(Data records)
————————

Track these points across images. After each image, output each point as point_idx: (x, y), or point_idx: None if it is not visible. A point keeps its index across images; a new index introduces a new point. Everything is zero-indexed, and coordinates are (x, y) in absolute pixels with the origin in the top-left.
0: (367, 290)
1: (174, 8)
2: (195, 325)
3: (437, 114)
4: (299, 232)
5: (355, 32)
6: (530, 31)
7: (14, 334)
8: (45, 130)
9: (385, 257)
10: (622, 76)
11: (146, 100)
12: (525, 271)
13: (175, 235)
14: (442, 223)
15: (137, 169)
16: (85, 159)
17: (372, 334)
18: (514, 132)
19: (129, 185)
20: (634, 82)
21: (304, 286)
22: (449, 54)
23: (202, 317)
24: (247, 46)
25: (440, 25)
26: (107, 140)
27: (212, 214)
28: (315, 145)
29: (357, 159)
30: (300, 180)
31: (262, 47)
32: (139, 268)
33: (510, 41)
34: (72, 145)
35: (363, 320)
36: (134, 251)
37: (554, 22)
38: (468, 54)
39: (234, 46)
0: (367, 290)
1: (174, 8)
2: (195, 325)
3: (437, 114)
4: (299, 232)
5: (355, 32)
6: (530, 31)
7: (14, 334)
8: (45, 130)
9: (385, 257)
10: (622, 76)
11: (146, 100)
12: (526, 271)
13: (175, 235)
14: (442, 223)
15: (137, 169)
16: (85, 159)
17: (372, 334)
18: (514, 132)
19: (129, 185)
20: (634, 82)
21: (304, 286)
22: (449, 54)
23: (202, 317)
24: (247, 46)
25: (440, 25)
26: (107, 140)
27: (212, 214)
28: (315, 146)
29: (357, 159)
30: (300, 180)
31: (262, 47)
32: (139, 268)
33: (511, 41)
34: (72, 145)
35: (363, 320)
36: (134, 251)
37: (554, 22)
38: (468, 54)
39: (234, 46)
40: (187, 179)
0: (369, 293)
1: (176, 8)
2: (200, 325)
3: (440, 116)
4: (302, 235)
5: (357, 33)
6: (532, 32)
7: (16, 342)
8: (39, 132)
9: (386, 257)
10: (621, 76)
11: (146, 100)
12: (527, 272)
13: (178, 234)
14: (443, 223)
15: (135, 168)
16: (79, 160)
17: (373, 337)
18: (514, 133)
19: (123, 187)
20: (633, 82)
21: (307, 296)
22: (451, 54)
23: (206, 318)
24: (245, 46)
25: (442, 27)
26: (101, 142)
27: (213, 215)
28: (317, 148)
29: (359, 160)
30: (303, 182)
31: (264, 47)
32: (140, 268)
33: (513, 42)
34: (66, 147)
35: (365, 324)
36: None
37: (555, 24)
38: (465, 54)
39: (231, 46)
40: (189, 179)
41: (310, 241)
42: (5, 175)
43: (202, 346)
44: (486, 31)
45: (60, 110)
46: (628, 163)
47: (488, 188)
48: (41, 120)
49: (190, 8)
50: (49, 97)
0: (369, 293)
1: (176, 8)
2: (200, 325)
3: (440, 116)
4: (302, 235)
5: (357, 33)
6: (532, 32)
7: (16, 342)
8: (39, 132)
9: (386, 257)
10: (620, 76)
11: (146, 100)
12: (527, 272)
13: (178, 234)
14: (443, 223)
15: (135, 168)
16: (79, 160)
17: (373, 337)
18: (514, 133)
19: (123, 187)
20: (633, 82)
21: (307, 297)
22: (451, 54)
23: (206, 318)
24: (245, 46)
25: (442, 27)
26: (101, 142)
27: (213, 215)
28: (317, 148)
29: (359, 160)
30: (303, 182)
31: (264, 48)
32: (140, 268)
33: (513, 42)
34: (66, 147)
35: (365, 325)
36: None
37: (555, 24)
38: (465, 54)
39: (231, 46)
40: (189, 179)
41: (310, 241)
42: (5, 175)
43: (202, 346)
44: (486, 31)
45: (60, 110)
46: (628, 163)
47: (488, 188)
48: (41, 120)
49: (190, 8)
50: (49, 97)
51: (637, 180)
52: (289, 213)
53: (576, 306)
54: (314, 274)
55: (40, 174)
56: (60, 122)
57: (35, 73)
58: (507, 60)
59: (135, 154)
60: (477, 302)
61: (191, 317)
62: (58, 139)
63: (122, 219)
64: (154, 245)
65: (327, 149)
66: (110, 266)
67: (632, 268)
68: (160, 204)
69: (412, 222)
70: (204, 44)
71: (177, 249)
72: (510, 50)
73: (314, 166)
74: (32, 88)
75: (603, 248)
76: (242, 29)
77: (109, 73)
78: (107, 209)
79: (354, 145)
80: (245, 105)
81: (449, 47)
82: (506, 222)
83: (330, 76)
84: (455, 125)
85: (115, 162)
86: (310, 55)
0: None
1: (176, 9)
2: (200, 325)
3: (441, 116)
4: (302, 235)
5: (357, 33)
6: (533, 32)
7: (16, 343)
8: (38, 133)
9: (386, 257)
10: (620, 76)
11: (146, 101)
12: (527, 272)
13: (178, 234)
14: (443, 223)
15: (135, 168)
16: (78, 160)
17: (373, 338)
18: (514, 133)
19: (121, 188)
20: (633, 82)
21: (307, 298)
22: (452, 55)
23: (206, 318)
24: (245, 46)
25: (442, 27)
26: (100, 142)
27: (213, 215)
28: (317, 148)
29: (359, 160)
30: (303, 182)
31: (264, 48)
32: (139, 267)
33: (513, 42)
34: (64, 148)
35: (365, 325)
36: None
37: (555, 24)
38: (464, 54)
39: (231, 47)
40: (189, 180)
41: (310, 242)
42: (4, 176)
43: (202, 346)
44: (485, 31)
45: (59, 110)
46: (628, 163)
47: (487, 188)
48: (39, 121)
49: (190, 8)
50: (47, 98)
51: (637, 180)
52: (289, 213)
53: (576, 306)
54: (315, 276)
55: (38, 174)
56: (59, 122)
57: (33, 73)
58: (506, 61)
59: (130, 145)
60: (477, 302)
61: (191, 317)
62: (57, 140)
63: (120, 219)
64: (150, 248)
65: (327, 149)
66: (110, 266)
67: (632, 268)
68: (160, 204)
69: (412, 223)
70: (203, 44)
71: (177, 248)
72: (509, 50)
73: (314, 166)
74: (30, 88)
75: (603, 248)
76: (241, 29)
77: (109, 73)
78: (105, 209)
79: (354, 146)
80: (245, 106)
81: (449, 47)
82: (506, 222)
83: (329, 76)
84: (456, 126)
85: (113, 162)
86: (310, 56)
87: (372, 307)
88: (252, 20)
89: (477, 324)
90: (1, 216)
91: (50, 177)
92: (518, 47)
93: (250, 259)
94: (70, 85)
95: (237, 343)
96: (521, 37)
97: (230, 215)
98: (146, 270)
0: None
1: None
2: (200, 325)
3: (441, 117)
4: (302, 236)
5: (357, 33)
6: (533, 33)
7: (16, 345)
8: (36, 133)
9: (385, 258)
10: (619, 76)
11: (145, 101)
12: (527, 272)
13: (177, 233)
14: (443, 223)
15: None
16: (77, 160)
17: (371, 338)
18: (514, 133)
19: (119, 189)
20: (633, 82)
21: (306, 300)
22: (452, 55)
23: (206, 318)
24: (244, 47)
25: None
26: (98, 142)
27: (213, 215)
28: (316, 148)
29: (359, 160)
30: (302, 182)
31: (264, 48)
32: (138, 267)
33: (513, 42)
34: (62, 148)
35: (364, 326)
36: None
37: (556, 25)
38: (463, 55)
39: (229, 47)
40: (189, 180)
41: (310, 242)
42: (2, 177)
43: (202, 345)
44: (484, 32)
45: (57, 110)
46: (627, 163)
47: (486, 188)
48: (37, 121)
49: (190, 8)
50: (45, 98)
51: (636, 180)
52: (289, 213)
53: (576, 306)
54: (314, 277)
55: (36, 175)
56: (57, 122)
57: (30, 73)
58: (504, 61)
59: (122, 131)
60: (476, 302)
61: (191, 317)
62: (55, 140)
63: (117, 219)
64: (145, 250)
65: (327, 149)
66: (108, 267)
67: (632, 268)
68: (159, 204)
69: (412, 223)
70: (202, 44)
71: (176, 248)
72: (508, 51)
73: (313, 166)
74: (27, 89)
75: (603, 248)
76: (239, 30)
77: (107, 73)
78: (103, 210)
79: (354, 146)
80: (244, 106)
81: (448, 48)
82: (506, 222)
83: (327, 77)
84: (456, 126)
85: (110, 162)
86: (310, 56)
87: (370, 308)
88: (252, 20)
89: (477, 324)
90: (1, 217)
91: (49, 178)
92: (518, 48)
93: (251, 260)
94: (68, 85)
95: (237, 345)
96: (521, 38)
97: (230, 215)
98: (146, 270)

————————

* Task objective
The lines above, starting at the one with "57: (35, 73)" and ending at the one with "86: (310, 55)", are the only ones to return, exactly as written.

* Result below
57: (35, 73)
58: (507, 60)
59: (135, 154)
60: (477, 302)
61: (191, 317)
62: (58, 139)
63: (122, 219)
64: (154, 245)
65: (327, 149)
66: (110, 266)
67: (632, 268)
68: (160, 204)
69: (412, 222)
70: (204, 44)
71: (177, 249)
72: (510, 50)
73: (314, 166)
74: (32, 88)
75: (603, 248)
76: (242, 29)
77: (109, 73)
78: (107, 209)
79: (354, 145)
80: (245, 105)
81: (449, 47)
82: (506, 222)
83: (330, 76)
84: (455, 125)
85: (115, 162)
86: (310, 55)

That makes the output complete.